→ **Source passage**:
[Mailman-Users] Old Question, New Twist
jonc at nc.rr.com
Thu Oct 25 16:37:51 CEST 2001
> My problem is the age old:
> Failure to exec script. WANTED gid 99, GOT gid 12. (Reconfigure to take
> 12?) 554 5.3.0 unknown mailer error 2
> I issued: find / -name configure - and came up with nothing ... I'm
> assuming this is because I didn't compile the program, I simply used a
> Mandrake RPM ...
> Since I used an RPM to install Mailman, how do I overcome this error
> using Sendmail?
You could work-around this but it will probably be easier to re-install
Oddly enough, installing from Source, is exactly twice as hard as
installing from an RPM - It takes two commands, instead of one.
Well it takes three commands, if you include expanding the source.
The instructions for installing the source also mention your error
explicitly, and tell you how to fix the problem.
You can download it from Sourceforge. I recommend that you get v2.06.
You will ftp down the tar-ball (mailman-2.0.6.tar.gz or something similar).
Expand the tar-ball with the command:
tar -xzf mailman-2.0.6.tar.gz
This will create a directory called mailman-2.0.6 (or something similar).
Assuming that your RPM followed all the other defaults, you should be good
to go at this point.
This assumes that you already have a valid user and a valid group named
"mailman". Also it assumes that /home/mailman exists and is the place you
want the files installed to (and where the rpm installed the files...).

→ **Dataset entries**:
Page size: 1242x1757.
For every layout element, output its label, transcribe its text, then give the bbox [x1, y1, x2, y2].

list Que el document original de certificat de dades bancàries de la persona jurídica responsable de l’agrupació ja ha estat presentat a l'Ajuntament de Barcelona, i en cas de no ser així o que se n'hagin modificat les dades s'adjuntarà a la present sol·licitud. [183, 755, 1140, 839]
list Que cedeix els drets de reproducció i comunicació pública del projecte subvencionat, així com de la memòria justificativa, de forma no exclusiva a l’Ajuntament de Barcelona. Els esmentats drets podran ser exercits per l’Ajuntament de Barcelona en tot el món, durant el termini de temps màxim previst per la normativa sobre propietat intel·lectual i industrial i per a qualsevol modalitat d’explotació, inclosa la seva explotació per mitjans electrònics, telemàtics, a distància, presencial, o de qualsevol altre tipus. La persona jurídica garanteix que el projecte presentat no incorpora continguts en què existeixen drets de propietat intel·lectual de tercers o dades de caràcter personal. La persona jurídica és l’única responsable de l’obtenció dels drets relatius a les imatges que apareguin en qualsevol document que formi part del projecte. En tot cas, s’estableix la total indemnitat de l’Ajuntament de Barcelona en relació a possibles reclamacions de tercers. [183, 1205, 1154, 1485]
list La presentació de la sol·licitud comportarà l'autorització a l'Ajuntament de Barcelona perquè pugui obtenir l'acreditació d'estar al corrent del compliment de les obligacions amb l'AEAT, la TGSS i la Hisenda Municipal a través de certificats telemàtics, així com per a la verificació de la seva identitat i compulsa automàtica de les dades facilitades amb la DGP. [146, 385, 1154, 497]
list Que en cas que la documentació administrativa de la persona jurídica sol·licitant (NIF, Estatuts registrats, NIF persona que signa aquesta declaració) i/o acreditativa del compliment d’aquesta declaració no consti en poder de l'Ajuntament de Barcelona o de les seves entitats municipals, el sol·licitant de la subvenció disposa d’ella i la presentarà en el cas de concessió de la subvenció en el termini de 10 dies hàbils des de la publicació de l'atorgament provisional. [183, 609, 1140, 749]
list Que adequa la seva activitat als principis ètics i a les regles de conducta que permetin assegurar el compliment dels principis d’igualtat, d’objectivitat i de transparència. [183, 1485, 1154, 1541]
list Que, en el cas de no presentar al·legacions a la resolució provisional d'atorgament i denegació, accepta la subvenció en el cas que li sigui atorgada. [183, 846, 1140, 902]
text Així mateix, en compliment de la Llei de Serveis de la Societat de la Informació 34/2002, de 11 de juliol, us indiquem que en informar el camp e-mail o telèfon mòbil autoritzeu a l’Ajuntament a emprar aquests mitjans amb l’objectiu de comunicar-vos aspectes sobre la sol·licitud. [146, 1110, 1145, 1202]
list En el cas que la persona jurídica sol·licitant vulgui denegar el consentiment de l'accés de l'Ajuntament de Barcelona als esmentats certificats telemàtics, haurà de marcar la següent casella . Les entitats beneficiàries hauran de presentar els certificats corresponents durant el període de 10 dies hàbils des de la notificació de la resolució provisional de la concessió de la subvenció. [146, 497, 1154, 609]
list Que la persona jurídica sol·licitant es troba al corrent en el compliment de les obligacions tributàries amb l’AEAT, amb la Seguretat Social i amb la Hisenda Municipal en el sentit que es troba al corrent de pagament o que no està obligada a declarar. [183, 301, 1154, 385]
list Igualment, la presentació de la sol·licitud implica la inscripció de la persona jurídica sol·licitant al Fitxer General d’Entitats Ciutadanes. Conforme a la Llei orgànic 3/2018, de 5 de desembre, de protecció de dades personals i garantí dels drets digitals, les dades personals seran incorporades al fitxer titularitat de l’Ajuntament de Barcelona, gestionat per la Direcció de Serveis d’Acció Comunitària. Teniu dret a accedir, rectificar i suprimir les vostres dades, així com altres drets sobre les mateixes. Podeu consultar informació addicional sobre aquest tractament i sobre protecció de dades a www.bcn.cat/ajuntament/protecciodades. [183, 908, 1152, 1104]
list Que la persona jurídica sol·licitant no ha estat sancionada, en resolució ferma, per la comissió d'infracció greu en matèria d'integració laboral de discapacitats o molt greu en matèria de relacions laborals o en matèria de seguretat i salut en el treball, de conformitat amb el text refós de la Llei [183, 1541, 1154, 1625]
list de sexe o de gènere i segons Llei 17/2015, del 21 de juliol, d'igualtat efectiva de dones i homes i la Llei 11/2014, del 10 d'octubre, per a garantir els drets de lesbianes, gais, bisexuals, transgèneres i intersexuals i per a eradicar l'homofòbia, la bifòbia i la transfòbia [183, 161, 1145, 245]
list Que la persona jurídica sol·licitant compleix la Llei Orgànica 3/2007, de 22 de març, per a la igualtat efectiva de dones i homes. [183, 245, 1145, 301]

→ **What the exercise asks**:
Write out the stretch of the Mailman mailing-list post above from "Well it takes" through "installed the files...).", word for word.

→ **The reply**:
Well it takes three commands, if you include expanding the source.
The instructions for installing the source also mention your error
explicitly, and tell you how to fix the problem.
You can download it from Sourceforge. I recommend that you get v2.06.
You will ftp down the tar-ball (mailman-2.0.6.tar.gz or something similar).
Expand the tar-ball with the command:
tar -xzf mailman-2.0.6.tar.gz
This will create a directory called mailman-2.0.6 (or something similar).
Assuming that your RPM followed all the other defaults, you should be good
to go at this point.
This assumes that you already have a valid user and a valid group named
"mailman". Also it assumes that /home/mailman exists and is the place you
want the files installed to (and where the rpm installed the files...).